Use this file to discover all available pages before exploring further.

GiveawayBot uses a modular command handler that discovers and registers slash commands automatically at startup. You never need to edit the core bot files — just drop a new TypeScript file into src/commands/, build, and restart.

How the handler works

src/handlers/Command.ts runs once when the bot starts.

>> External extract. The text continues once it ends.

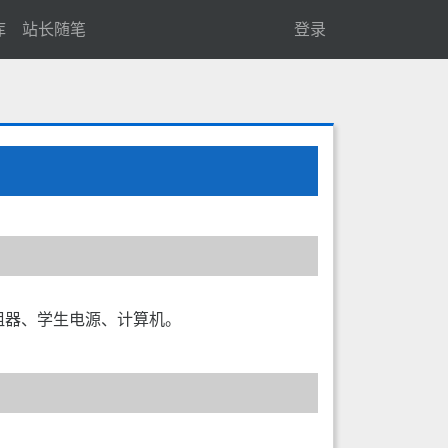
库
站长随笔
登录
阻器、学生电源、计算机。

It uses readdirSync to scan the compiled build/commands/ directory for every .js file, imports each one, and registers it both with Discord’s API (via REST.put) and locally in client.slashCommands for routing.
readdirSync(slashCommandsDir).forEach((file) => {
    if (!file.endsWith(".js")) return;
    let command: SlashCommand = require(`${slashCommandsDir}/${file}`).default;
    slashCommands.push(command.command);
    client.slashCommands.set(command.command.name, command);
});
Any file you add to src/commands/ is picked up on the next restart — no registration step needed.

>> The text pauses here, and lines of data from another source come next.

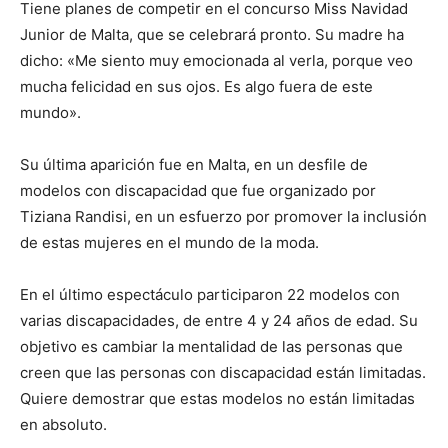
Tiene planes de competir en el concurso Miss Navidad
Junior de Malta, que se celebrará pronto. Su madre ha
dicho: «Me siento muy emocionada al verla, porque veo
mucha felicidad en sus ojos. Es algo fuera de este
mundo».
Su última aparición fue en Malta, en un desfile de
modelos con discapacidad que fue organizado por
Tiziana Randisi, en un esfuerzo por promover la inclusión
de estas mujeres en el mundo de la moda.
En el último espectáculo participaron 22 modelos con
varias discapacidades, de entre 4 y 24 años de edad. Su
objetivo es cambiar la mentalidad de las personas que
creen que las personas con discapacidad están limitadas.
Quiere demostrar que estas modelos no están limitadas
en absoluto.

The SlashCommand interface

Every command file must export a default object that satisfies the SlashCommand interface defined in src/types.d.ts:
export interface SlashCommand {
    command: SlashCommandOptionsOnlyBuilder;
    execute: (interaction: ChatInputCommandInteraction) => void;
    autocomplete?: (interaction: AutocompleteInteraction) => void;
    modal?: (interaction: ModalSubmitInteraction<CacheType>) => void;
    cooldown?: number; // seconds
}
  • command — a Discord.js SlashCommandBuilder (or subclass) that defines the command name, description, and options.
  • execute — called when a user runs the command.
  • autocomplete — optional; called for autocomplete interactions on any of the command’s string options.
  • modal — optional; called when a modal submit matches this command’s name via customId.
  • cooldown — optional number of seconds. When set, the interactionCreate event handler automatically enforces the cooldown per user and sends a temporary reply if the user tries to run it too soon.

Adding a custom command

1

Create a new file in src/commands/

Create src/commands/myCommand.ts. The filename becomes part of your workflow but does not affect the command name — that is set by SlashCommandBuilder.setName().
2

Write the command

Implement the SlashCommand interface. Here is a minimal, working example modeled on the existing command pattern:
import { SlashCommandBuilder } from "discord.js";
import { SlashCommand } from "../types";

const command: SlashCommand = {
    command: new SlashCommandBuilder()
        .setName("ping")
        .setDescription("Check the bot's response time"),
    execute: (interaction) => {
        const latency = Date.now() - interaction.createdTimestamp;
        interaction.reply({
            content: `Pong! Latency: ${latency}ms`,
            ephemeral: true,
        });
    },
    cooldown: 5,
};

export default command;
3

Build the project

Compile TypeScript to JavaScript so the handler can load it:
npm run build
4

Restart the bot

Restart the bot process. On startup, Command.ts scans build/commands/, finds your new .js file, and registers it with Discord automatically.

Cooldowns

Set the optional cooldown property to a number of seconds to rate-limit a command per user:
cooldown: 10, // users must wait 10 seconds between uses
The interactionCreate event handler reads this value, tracks per-user timestamps in client.cooldowns, and replies with a countdown message if the user triggers the command too early. The cooldown reply is automatically deleted after 5 seconds.
Use ephemeral: true on any reply that is only relevant to the invoking user — such as confirmation messages, error feedback, or admin-only output. Ephemeral replies are visible only to that user and keep channels clean.